A common complaint foreign investors make about Uganda is the time it takes to register a business. We have 16 procedures for registering a new business, Tanzania 12, Kenya 11, while Rwanda has only two. Not so for joining a mobile phone network. At the moment all you need is to buy a phone, the SIM card of the network you wish to join and voila, you’re connected. No paperwork, bribes, or waiting periods pending approval.
This is set to change. Starting March 1, all telecom operators—MTN, Warid, Airtel, uganda telecom, Smile, et al— will commence registering SIM cards and the details of their owners following a directive by the Ministry of Information and Communications Technology released on December 12, 2011.
The move was mandated by the “Regulation of Interception of Communications Bill” passed by Parliament on July 14, 2010, three days after the Kampala Al-Shabaab bombings. It was signed into law by President Museveni that September, and provided for the “lawful interception and monitoring of certain communications,” transmitted through a “telecommunication, postal or any other related service or system in Uganda.”
The bomb blasts provided a grim and perfect backdrop for the passing of the Bill. It was intended to prevent such acts, the Security Ministry had argued since it’s unveiling before Parliament in 2007, and later findings about the planning and execution of the attacks seemed to vindicate him. With help from the American FBI, intelligence operatives tracked and arrested the bombers by following a trail that started with an unexploded bomb in Makindye. The bomb was to be remotely activated using a mobile phone, and the suspects made repeated calls to the phone to trigger it off. By tracing those calls the police was able to arrest the suspected perpetrators.
Making such investigations easier is the government’s justification for undertaking the oncoming registration exercise. Uganda has over 14 million mobile telephone subscribers who use mobile telephones for a number of other things—mobile money transfers, mobile banking and payment of utility bills—other than making calls and sending text messages. However, all these services are susceptible to abuse and misuse, from ransom demands made over telephone, fraud, money laundering to terrorist activities like the 2010 bomb blasts.
Mobile phone registration is therefore necessary and mandatory, says the government, to intercept and investigate such criminal activity. It will create a national database containing not only biographical information but also a photograph and fingerprint of all mobile telephone users in the country. With this, the police can easily attach an identity to information obtained through interception, trace phone scammers and extortionists, and fight mobile money fraud.
“If every SIM card is registered, it is likely to help us not necessarily in mobile money theft, but even other crimes,” says Venus Tumuhimbise, the Detective Commissioner, CID. “All lines will be known, therefore any lines the user uses to call during robberies, murders, theft, and terrorism can be tracked. I believe we shall be more effective in other crimes more than stealing mobile money.”
Big Brother watching
Jared Osoro, an Economist with the East African Development Bank, says this has come a bit late, and should have preceded mobile money. “You cannot have a thriving mobile money system and the SIM cards are unregistered; you must have your SIM card registered to say this is my account. It’s like having a bank account without any formal registration.”

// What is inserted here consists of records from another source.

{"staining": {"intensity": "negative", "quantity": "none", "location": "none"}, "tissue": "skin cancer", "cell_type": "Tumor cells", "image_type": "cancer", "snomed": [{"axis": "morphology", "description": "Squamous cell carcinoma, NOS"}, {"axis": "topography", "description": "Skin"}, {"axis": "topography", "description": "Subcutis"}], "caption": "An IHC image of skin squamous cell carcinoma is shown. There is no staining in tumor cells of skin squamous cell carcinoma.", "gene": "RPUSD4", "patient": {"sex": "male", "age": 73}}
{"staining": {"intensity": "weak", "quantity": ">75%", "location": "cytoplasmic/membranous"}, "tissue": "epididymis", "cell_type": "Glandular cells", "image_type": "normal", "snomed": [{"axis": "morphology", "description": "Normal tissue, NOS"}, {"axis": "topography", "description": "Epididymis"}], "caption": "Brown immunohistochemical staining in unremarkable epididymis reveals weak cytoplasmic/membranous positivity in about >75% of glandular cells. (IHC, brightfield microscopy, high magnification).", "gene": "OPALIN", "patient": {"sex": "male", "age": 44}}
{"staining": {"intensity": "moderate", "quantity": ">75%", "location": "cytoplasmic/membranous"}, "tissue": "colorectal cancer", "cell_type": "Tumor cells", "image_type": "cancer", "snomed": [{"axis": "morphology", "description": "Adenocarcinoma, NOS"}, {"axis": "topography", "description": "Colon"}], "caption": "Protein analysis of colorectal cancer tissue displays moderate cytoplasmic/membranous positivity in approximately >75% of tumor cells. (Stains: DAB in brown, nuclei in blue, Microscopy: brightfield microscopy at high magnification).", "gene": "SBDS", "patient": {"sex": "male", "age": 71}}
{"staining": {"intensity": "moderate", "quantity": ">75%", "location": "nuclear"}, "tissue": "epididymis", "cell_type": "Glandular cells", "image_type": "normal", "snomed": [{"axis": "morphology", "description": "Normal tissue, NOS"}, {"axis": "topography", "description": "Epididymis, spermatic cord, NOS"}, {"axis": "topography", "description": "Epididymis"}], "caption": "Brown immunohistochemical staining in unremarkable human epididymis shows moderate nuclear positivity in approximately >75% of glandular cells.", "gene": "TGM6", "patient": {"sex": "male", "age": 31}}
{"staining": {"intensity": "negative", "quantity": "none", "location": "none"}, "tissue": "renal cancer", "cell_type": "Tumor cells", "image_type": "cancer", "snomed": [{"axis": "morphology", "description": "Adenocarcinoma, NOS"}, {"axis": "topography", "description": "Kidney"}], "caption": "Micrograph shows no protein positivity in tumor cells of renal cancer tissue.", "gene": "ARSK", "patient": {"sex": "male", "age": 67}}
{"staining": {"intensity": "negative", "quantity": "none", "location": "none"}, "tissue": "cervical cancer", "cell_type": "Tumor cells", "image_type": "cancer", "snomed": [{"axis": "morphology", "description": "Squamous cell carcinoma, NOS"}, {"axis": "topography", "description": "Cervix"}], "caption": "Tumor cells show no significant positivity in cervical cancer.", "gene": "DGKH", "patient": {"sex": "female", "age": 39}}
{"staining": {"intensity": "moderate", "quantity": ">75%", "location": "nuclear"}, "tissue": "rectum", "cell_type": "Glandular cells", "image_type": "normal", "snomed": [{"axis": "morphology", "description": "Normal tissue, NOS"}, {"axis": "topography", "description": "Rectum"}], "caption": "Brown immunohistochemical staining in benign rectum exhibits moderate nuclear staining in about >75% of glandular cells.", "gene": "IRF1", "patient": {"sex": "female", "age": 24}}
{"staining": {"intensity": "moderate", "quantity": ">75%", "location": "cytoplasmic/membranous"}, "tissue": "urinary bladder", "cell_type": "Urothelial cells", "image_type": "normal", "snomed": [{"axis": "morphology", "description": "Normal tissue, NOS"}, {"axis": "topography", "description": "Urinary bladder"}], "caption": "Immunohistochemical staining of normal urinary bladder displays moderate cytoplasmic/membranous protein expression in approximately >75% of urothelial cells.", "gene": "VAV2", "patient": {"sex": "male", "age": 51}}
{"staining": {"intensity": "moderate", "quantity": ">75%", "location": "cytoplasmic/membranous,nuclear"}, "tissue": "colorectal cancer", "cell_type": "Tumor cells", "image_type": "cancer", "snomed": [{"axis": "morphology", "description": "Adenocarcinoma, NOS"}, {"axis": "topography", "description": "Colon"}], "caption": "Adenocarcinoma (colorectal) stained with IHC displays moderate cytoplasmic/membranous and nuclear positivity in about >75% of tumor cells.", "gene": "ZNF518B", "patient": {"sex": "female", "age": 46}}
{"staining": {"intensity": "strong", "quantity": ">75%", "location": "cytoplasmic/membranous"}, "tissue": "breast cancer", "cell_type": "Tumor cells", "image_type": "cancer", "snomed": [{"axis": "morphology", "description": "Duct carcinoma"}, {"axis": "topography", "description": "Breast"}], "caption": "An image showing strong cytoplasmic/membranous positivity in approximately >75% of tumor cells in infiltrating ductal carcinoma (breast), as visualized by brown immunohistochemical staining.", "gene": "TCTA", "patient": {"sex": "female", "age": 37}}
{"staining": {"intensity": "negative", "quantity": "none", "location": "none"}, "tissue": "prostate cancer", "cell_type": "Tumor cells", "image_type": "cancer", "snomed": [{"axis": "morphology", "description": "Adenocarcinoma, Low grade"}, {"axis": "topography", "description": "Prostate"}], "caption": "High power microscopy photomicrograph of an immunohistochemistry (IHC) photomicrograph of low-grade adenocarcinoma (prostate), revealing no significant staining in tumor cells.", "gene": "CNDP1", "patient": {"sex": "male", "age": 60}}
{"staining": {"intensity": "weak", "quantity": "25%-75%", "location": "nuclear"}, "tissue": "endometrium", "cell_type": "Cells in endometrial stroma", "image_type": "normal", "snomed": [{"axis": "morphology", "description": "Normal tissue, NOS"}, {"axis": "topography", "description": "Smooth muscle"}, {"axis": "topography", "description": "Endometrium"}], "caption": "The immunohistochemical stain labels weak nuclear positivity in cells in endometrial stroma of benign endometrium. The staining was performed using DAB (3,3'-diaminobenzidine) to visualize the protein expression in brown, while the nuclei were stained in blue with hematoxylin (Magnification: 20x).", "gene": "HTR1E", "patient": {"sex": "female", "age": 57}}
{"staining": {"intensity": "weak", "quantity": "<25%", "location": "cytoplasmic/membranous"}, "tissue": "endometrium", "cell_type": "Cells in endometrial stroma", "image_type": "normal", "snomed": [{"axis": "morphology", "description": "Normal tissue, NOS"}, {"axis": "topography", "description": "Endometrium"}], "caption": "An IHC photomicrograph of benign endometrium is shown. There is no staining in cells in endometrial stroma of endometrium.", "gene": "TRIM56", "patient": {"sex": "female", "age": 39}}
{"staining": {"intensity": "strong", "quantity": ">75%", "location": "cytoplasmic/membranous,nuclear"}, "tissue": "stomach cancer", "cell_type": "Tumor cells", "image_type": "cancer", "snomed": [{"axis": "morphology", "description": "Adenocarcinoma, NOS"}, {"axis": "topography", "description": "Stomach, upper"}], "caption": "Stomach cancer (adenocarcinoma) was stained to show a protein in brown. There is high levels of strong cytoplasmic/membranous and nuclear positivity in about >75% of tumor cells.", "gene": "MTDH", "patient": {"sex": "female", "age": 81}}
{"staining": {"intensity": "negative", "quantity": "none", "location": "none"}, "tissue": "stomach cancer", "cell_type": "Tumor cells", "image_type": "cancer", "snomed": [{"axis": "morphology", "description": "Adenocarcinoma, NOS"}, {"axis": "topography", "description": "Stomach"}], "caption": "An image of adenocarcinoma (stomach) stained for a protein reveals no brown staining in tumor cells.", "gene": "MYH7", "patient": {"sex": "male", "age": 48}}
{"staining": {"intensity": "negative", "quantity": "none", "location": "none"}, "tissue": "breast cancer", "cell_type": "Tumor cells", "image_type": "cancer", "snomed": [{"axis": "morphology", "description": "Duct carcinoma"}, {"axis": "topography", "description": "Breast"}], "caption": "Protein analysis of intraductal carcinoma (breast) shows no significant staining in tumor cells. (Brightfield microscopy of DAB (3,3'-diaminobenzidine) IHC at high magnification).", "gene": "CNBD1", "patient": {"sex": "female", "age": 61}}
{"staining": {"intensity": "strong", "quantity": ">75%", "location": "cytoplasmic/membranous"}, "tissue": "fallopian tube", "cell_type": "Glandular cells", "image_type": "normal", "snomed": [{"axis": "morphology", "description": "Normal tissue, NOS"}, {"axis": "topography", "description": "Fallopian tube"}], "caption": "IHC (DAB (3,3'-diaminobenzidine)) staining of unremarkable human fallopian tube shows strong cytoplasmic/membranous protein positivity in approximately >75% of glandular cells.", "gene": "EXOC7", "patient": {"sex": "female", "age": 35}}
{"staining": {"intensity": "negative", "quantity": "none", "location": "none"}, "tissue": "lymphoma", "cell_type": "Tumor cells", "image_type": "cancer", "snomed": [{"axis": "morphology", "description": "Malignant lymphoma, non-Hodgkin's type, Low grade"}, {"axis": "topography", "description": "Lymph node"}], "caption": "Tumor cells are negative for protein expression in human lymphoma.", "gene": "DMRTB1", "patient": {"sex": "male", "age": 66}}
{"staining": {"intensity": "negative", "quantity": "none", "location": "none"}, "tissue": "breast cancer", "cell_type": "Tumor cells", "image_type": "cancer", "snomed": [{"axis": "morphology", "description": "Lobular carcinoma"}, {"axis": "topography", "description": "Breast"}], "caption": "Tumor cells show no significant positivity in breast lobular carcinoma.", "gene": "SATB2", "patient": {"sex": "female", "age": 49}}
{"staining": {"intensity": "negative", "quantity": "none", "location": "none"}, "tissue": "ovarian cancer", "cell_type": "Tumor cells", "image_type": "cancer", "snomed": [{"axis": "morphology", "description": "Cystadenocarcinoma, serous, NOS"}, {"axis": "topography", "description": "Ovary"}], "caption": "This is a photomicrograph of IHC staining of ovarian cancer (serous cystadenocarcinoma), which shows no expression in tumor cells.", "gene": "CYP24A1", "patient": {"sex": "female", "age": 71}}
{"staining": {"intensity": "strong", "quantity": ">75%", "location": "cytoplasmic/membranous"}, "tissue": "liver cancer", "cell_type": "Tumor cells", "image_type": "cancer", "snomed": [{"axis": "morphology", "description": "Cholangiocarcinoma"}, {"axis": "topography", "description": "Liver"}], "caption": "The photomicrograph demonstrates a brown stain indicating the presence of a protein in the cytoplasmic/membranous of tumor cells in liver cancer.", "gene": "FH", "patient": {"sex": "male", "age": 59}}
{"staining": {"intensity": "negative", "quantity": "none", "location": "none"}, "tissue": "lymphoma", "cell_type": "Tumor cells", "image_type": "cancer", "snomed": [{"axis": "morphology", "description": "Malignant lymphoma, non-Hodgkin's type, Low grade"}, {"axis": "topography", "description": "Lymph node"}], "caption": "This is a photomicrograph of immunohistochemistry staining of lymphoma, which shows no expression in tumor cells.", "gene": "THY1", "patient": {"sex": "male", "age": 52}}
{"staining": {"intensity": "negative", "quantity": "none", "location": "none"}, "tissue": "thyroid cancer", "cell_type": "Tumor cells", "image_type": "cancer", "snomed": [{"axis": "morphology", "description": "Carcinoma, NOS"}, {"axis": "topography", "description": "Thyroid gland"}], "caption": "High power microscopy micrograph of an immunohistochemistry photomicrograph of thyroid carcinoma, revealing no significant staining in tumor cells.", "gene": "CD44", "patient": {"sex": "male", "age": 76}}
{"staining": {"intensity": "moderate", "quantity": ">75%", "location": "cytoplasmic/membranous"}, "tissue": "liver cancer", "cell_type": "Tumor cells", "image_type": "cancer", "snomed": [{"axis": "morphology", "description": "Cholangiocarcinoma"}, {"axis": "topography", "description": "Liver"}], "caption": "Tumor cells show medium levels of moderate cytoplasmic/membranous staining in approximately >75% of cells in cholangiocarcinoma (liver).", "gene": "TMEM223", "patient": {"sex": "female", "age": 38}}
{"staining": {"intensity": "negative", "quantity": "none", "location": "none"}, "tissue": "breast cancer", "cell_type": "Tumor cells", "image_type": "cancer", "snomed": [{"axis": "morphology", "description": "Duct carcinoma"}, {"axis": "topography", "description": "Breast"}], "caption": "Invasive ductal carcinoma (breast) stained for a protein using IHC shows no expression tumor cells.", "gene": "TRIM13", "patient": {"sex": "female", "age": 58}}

The data collected will be of use to telecom companies and the economy too, says Osoro. It will help them keep track of their growth “for purposes of their own expansion, diversification, and product development.”
However, an official from Warid Uganda who asked not to be named so he could speak freely said telecom companies already have those statistics and “already know their customers.” “It’s a good thing, yes, but it’s more to do with the government than the telecoms.”
Although the bill was introduced by the government and, like the Warid official suggests, the subsequent Law was in its interests—it gives security agencies the powers to listen in to private conversation, monitor online activity, or intercept postal exchanges between individuals, groups and organisations if there is sufficient reason to believe it could aid in criminal investigations—the cost of implementing it was passed on to the telecom companies.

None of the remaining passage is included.